First, start the Peax server to serve your data.

Note: The first time you run Peax on a new dataset all the data will be prepared!
Depending on your machine this can take some time. If you want to track the progress
activate the debugging mode using -d.

bash
python start.py

Now go to http://localhost:5000.

To start.py script supports the following options:

bash
usage: start.py [-h] [-c CONFIG] [--clear] [--clear-cache] [--clear-cache-at-exit] [--clear-db] [-d] [--host HOST] [--port PORT] [-v] Peak Explorer CLI optional arguments: -h, --help show this help message and exit -c CONFIG, --config CONFIG path to your JSON config file -b BASE_DATA_DIR, --base-data-dir BASE_DATA_DIR base directory which the config file refers to --clear clears the cache and database on startup --clear-cache clears the cache on startup --clear-cache-at-exit clear the cache on shutdown --clear-db clears the database on startup -d, --debug turn on debug mode --host HOST customize the hostname --port PORT customize the port -v, --verbose turn verbose logging on

The hostname defaults to localhost and the port of the backend server defaults
to 5000.

In order to speed up subsequend user interaction, Peax initially prepapres all
the data and caches that data under /cache. You can always remove this
directory manually or clear the cache on startup or at exist using the --clear
as specified above.


Development

Handy commands to keep in mind:

  • make install installs the conda environment and npm packages and builds the UI
  • make update updates the conda environment and npm packages and rebuilds the UI
  • make build builds the UI
  • python start.py starts the Flask server application for serving data
  • [/ui]: npm install installs and updates all the needed packages for the frontend
  • [/ui]: npm build creates the production built of the frontend
  • [/ui]: npm start starts a dev server with hot reloading for the frontend

To start developing on the server and the ui in parallel, first start the backend server
application using ./start.py and then start the frontend server application from
./ui using npm start. Both server's watch the source code, so whenever you make
changes to the source code the servers will reload.

Configuration

There are 2 types of configuration files. The backend server configuration
defines the datasets to explore and is described in detail above.

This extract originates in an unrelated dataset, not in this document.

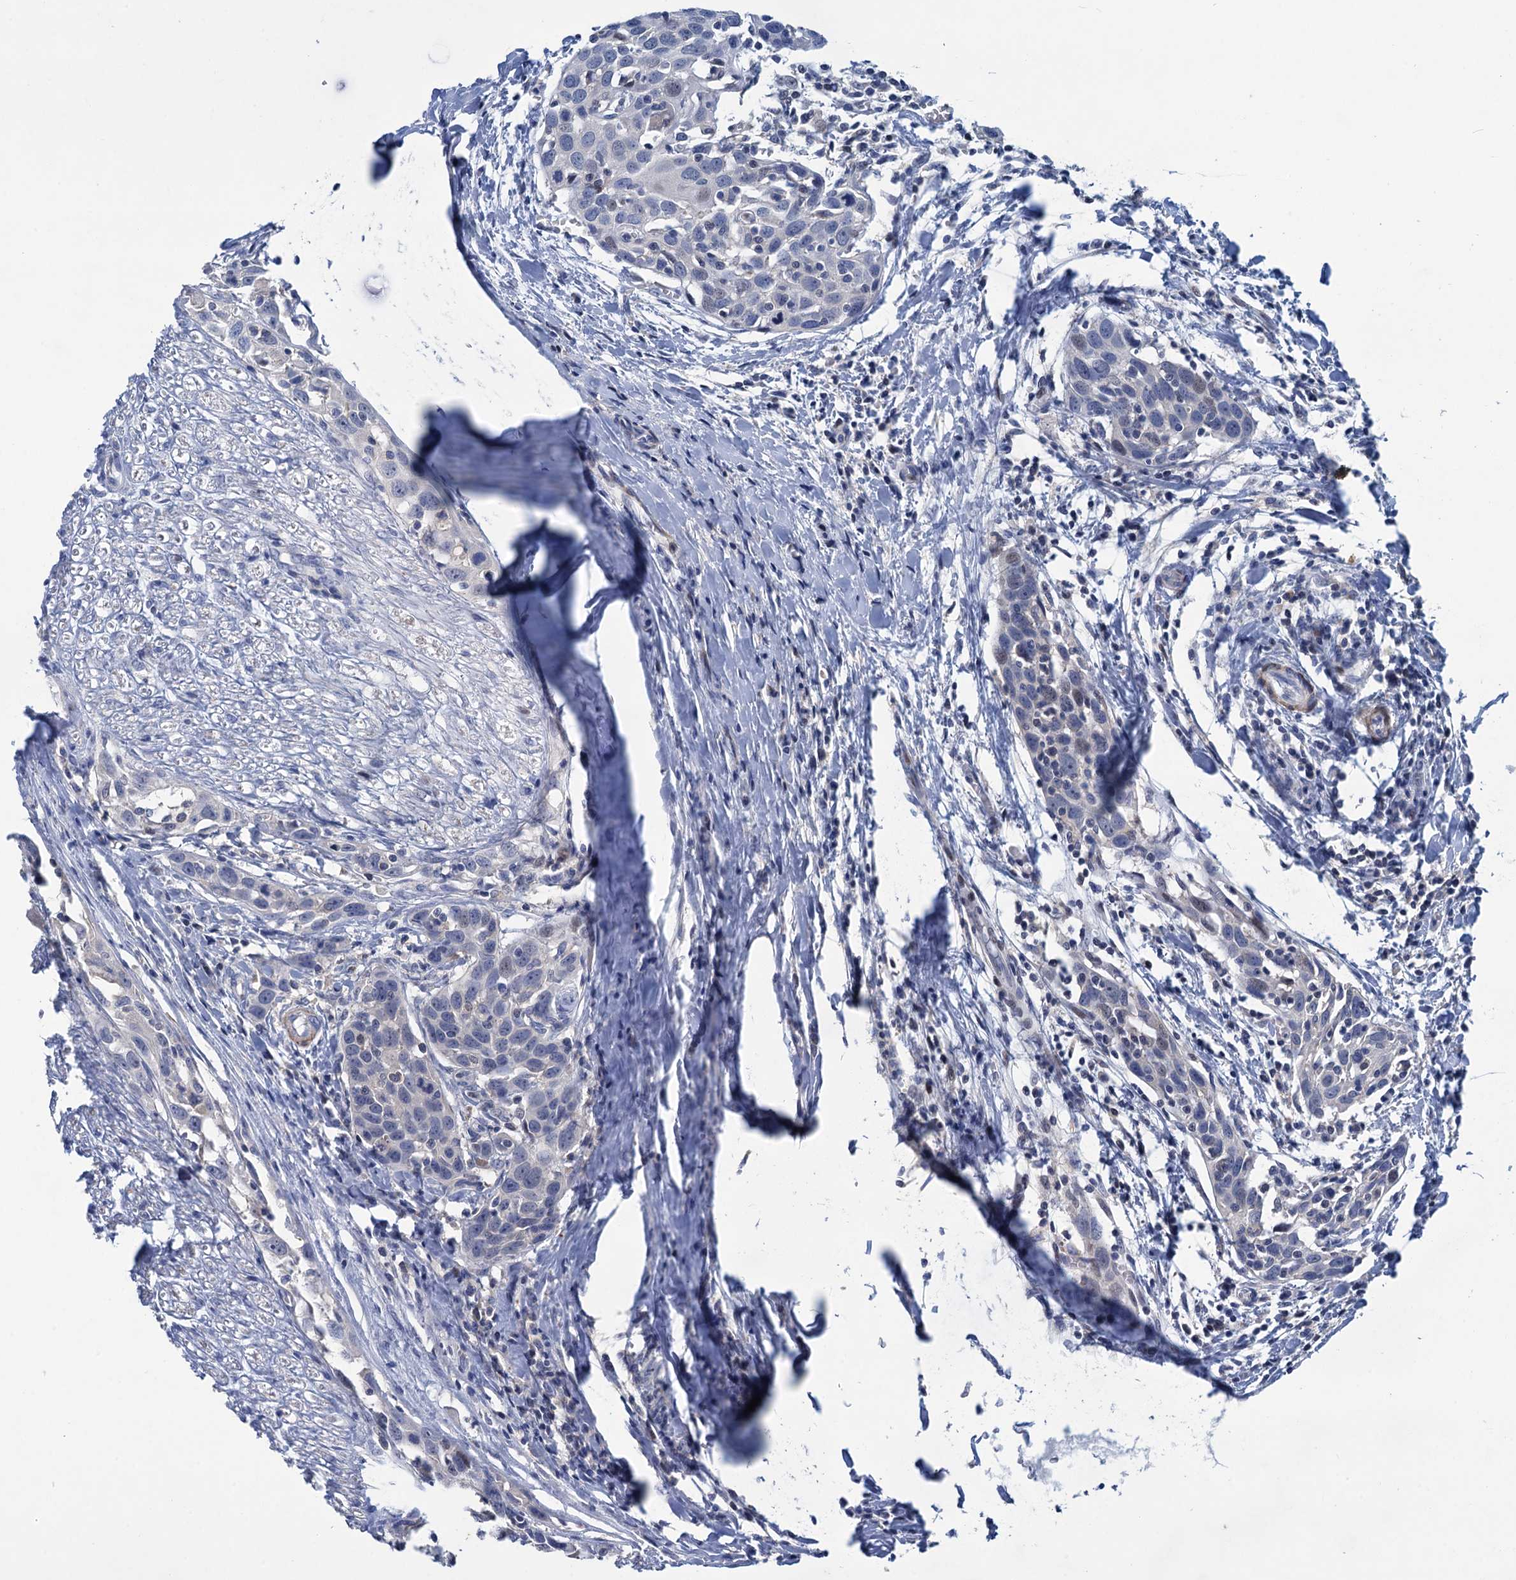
{"staining": {"intensity": "weak", "quantity": "<25%", "location": "nuclear"}, "tissue": "head and neck cancer", "cell_type": "Tumor cells", "image_type": "cancer", "snomed": [{"axis": "morphology", "description": "Squamous cell carcinoma, NOS"}, {"axis": "topography", "description": "Oral tissue"}, {"axis": "topography", "description": "Head-Neck"}], "caption": "DAB immunohistochemical staining of head and neck cancer shows no significant positivity in tumor cells.", "gene": "ESYT3", "patient": {"sex": "female", "age": 50}}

Additionally, the frontend application can be configured to talk to a different backend
server and port if needed. Get started by copying the example configuration:

bash
cd ui && cp config.json.sample config.json

By default the server is dynamically set to the hostname of the server running the
frontend application. I.e., it is assumed that the backend server application is
running on the same host as the frontend application. The port of the server
defaults to 5000.

Start the backend and frontend apps

For development the backend and frontend applications run as seperate server
applications.

bash
# Backend server ./start.py --debug --config path/to/your/config.json # Frontend server cd ui && npm start

Contributors

Showing top 3 contributors by commit count.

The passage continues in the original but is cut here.